(Stored data entries)
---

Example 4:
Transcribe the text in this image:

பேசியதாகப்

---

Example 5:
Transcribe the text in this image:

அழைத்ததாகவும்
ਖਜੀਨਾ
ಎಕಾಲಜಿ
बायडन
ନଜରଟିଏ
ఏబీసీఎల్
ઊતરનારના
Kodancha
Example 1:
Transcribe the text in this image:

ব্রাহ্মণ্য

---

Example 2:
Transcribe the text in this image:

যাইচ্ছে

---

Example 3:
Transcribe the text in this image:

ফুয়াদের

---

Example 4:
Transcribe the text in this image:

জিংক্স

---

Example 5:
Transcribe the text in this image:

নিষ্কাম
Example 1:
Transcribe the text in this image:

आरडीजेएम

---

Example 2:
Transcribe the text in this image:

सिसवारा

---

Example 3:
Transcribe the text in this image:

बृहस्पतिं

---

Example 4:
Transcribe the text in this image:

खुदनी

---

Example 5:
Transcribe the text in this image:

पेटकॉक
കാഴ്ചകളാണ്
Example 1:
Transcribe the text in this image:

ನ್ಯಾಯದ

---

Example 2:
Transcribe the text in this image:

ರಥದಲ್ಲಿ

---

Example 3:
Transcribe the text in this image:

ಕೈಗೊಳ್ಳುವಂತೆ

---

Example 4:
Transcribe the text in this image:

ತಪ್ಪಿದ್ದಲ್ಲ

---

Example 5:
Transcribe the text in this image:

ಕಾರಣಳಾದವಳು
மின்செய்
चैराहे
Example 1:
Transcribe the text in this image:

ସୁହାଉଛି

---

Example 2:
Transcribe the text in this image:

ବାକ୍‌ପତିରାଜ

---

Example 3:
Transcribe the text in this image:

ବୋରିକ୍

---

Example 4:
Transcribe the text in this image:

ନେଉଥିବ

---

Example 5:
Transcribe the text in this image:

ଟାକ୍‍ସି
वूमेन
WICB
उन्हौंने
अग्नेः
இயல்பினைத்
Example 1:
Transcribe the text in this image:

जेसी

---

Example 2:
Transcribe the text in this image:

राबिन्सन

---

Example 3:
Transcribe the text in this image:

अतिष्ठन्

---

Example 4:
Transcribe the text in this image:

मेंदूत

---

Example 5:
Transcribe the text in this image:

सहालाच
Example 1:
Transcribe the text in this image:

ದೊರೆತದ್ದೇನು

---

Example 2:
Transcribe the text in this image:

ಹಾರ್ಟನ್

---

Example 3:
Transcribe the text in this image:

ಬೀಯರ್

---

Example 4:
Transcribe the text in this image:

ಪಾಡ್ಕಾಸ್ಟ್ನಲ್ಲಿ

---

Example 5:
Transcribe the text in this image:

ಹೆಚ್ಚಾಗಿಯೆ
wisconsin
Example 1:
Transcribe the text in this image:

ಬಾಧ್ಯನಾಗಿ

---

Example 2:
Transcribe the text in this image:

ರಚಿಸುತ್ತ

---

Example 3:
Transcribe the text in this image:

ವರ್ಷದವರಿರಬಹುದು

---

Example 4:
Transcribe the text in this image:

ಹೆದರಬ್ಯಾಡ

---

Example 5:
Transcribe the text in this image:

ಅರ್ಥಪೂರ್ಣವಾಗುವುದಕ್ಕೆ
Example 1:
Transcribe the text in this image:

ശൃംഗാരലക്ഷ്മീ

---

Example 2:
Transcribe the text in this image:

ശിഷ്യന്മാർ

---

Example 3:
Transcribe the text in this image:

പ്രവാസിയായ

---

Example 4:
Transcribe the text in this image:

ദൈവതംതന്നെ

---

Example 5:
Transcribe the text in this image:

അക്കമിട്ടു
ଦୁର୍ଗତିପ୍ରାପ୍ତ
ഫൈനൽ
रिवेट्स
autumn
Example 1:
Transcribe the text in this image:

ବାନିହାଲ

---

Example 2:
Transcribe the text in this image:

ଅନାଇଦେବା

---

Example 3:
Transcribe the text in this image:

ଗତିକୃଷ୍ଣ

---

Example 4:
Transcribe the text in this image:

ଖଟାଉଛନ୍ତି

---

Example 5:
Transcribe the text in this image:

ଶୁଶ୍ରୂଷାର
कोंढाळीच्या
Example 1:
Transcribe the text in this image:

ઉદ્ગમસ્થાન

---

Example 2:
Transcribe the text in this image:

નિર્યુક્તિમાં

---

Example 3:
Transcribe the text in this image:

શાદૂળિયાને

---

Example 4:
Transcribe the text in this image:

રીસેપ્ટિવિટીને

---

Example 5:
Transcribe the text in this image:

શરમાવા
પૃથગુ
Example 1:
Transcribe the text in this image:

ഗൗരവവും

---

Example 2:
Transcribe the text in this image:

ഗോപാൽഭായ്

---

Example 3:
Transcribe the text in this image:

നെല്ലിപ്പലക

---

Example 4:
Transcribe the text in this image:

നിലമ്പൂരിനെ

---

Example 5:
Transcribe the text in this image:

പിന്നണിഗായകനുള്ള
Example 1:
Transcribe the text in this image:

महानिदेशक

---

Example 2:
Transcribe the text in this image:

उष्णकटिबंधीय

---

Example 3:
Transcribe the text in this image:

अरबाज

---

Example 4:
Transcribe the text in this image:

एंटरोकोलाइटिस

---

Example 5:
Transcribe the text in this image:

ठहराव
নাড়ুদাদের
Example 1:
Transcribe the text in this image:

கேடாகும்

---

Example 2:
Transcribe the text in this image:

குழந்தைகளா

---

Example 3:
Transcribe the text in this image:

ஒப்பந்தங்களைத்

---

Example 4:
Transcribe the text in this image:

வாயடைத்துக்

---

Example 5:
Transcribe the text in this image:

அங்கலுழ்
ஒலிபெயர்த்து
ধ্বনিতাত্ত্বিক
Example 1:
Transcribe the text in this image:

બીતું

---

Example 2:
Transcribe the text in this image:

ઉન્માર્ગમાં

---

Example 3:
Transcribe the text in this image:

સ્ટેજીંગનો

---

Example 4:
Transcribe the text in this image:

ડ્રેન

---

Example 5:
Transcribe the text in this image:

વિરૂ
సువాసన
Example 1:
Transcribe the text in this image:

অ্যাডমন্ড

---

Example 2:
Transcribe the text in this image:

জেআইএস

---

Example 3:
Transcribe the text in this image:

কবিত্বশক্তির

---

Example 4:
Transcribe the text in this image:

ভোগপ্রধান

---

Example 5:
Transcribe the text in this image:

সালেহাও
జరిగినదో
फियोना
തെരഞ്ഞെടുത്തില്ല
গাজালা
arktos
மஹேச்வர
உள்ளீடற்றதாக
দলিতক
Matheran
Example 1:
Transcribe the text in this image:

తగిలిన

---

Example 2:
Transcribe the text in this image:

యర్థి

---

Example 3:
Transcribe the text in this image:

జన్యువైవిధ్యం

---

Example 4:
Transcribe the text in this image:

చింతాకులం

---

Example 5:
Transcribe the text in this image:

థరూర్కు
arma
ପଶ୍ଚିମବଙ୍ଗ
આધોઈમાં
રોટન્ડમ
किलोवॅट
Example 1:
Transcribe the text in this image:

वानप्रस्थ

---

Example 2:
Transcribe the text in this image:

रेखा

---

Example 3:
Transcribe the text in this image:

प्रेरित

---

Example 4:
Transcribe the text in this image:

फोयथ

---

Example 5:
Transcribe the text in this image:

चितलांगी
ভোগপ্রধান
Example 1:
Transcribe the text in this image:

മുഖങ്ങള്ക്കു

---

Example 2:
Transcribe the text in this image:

## TASK DIRECTIONS
Repeat the records above exactly, leaving none out.

## RESULT OF THIS TASK
---

Example 4:
Transcribe the text in this image:

பேசியதாகப்

---

Example 5:
Transcribe the text in this image:

அழைத்ததாகவும்
ਖਜੀਨਾ
ಎಕಾಲಜಿ
बायडन
ନଜରଟିଏ
ఏబీసీఎల్
ઊતરનારના
Kodancha
Example 1:
Transcribe the text in this image:

ব্রাহ্মণ্য

---

Example 2:
Transcribe the text in this image:

যাইচ্ছে

---

Example 3:
Transcribe the text in this image:

ফুয়াদের

---

Example 4:
Transcribe the text in this image:

জিংক্স

---

Example 5:
Transcribe the text in this image:

নিষ্কাম
Example 1:
Transcribe the text in this image:

आरडीजेएम

---

Example 2:
Transcribe the text in this image:

सिसवारा

---

Example 3:
Transcribe the text in this image:

बृहस्पतिं

---

Example 4:
Transcribe the text in this image:

खुदनी

---

Example 5:
Transcribe the text in this image:

पेटकॉक
കാഴ്ചകളാണ്
Example 1:
Transcribe the text in this image:

ನ್ಯಾಯದ

---

Example 2:
Transcribe the text in this image:

ರಥದಲ್ಲಿ

---

Example 3:
Transcribe the text in this image:

ಕೈಗೊಳ್ಳುವಂತೆ

---

Example 4:
Transcribe the text in this image:

ತಪ್ಪಿದ್ದಲ್ಲ

---

Example 5:
Transcribe the text in this image:

ಕಾರಣಳಾದವಳು
மின்செய்
चैराहे
Example 1:
Transcribe the text in this image:

ସୁହାଉଛି

---

Example 2:
Transcribe the text in this image:

ବାକ୍‌ପତିରାଜ

---

Example 3:
Transcribe the text in this image:

ବୋରିକ୍

---

Example 4:
Transcribe the text in this image:

ନେଉଥିବ

---

Example 5:
Transcribe the text in this image:

ଟାକ୍‍ସି
वूमेन
WICB
उन्हौंने
अग्नेः
இயல்பினைத்
Example 1:
Transcribe the text in this image:

जेसी

---

Example 2:
Transcribe the text in this image:

राबिन्सन

---

Example 3:
Transcribe the text in this image:

अतिष्ठन्

---

Example 4:
Transcribe the text in this image:

मेंदूत

---

Example 5:
Transcribe the text in this image:

सहालाच
Example 1:
Transcribe the text in this image:

ದೊರೆತದ್ದೇನು

---

Example 2:
Transcribe the text in this image:

ಹಾರ್ಟನ್

---

Example 3:
Transcribe the text in this image:

ಬೀಯರ್

---

Example 4:
Transcribe the text in this image:

ಪಾಡ್ಕಾಸ್ಟ್ನಲ್ಲಿ

---

Example 5:
Transcribe the text in this image:

ಹೆಚ್ಚಾಗಿಯೆ
wisconsin
Example 1:
Transcribe the text in this image:

ಬಾಧ್ಯನಾಗಿ

---

Example 2:
Transcribe the text in this image:

ರಚಿಸುತ್ತ

---

Example 3:
Transcribe the text in this image:

ವರ್ಷದವರಿರಬಹುದು

---

Example 4:
Transcribe the text in this image:

ಹೆದರಬ್ಯಾಡ

---

Example 5:
Transcribe the text in this image:

ಅರ್ಥಪೂರ್ಣವಾಗುವುದಕ್ಕೆ
Example 1:
Transcribe the text in this image:

ശൃംഗാരലക്ഷ്മീ

---

Example 2:
Transcribe the text in this image:

ശിഷ്യന്മാർ

---

Example 3:
Transcribe the text in this image:

പ്രവാസിയായ

---

Example 4:
Transcribe the text in this image:

ദൈവതംതന്നെ

---

Example 5:
Transcribe the text in this image:

അക്കമിട്ടു
ଦୁର୍ଗତିପ୍ରାପ୍ତ
ഫൈനൽ
रिवेट्स
autumn
Example 1:
Transcribe the text in this image:

ବାନିହାଲ

---

Example 2:
Transcribe the text in this image:

ଅନାଇଦେବା

---

Example 3:
Transcribe the text in this image:

ଗତିକୃଷ୍ଣ

---

Example 4:
Transcribe the text in this image:

ଖଟାଉଛନ୍ତି

---

Example 5:
Transcribe the text in this image:

ଶୁଶ୍ରୂଷାର
कोंढाळीच्या
Example 1:
Transcribe the text in this image:

ઉદ્ગમસ્થાન

---

Example 2:
Transcribe the text in this image:

નિર્યુક્તિમાં

---

Example 3:
Transcribe the text in this image:

શાદૂળિયાને

---

Example 4:
Transcribe the text in this image:

રીસેપ્ટિવિટીને

---

Example 5:
Transcribe the text in this image:

શરમાવા
પૃથગુ
Example 1:
Transcribe the text in this image:

ഗൗരവവും

---

Example 2:
Transcribe the text in this image:

ഗോപാൽഭായ്

---

Example 3:
Transcribe the text in this image:

നെല്ലിപ്പലക

---

Example 4:
Transcribe the text in this image:

നിലമ്പൂരിനെ

---

Example 5:
Transcribe the text in this image:

പിന്നണിഗായകനുള്ള
Example 1:
Transcribe the text in this image:

महानिदेशक

---

Example 2:
Transcribe the text in this image:

उष्णकटिबंधीय

---

Example 3:
Transcribe the text in this image:

अरबाज

---

Example 4:
Transcribe the text in this image:

एंटरोकोलाइटिस

---

Example 5:
Transcribe the text in this image:

ठहराव
নাড়ুদাদের
Example 1:
Transcribe the text in this image:

கேடாகும்

---

Example 2:
Transcribe the text in this image:

குழந்தைகளா

---

Example 3:
Transcribe the text in this image:

ஒப்பந்தங்களைத்

---

Example 4:
Transcribe the text in this image:

வாயடைத்துக்

---

Example 5:
Transcribe the text in this image:

அங்கலுழ்
ஒலிபெயர்த்து
ধ্বনিতাত্ত্বিক
Example 1:
Transcribe the text in this image:

બીતું

---

Example 2:
Transcribe the text in this image:

ઉન્માર્ગમાં

---

Example 3:
Transcribe the text in this image:

સ્ટેજીંગનો

---

Example 4:
Transcribe the text in this image:

ડ્રેન

---

Example 5:
Transcribe the text in this image:

વિરૂ
సువాసన
Example 1:
Transcribe the text in this image:

অ্যাডমন্ড

---

Example 2:
Transcribe the text in this image:

জেআইএস

---

Example 3:
Transcribe the text in this image:

কবিত্বশক্তির

---

Example 4:
Transcribe the text in this image:

ভোগপ্রধান

---

Example 5:
Transcribe the text in this image:

সালেহাও
జరిగినదో
फियोना
തെരഞ്ഞെടുത്തില്ല
গাজালা
arktos
மஹேச்வர
உள்ளீடற்றதாக
দলিতক
Matheran
Example 1:
Transcribe the text in this image:

తగిలిన

---

Example 2:
Transcribe the text in this image:

యర్థి

---

Example 3:
Transcribe the text in this image:

జన్యువైవిధ్యం

---

Example 4:
Transcribe the text in this image:

చింతాకులం

---

Example 5:
Transcribe the text in this image:

థరూర్కు
arma
ପଶ୍ଚିମବଙ୍ଗ
આધોઈમાં
રોટન્ડમ
किलोवॅट
Example 1:
Transcribe the text in this image:

वानप्रस्थ

---

Example 2:
Transcribe the text in this image:

रेखा

---

Example 3:
Transcribe the text in this image:

प्रेरित

---

Example 4:
Transcribe the text in this image:

फोयथ

---

Example 5:
Transcribe the text in this image:

चितलांगी
ভোগপ্রধান
Example 1:
Transcribe the text in this image:

മുഖങ്ങള്ക്കു

---

Example 2:
Transcribe the text in this image:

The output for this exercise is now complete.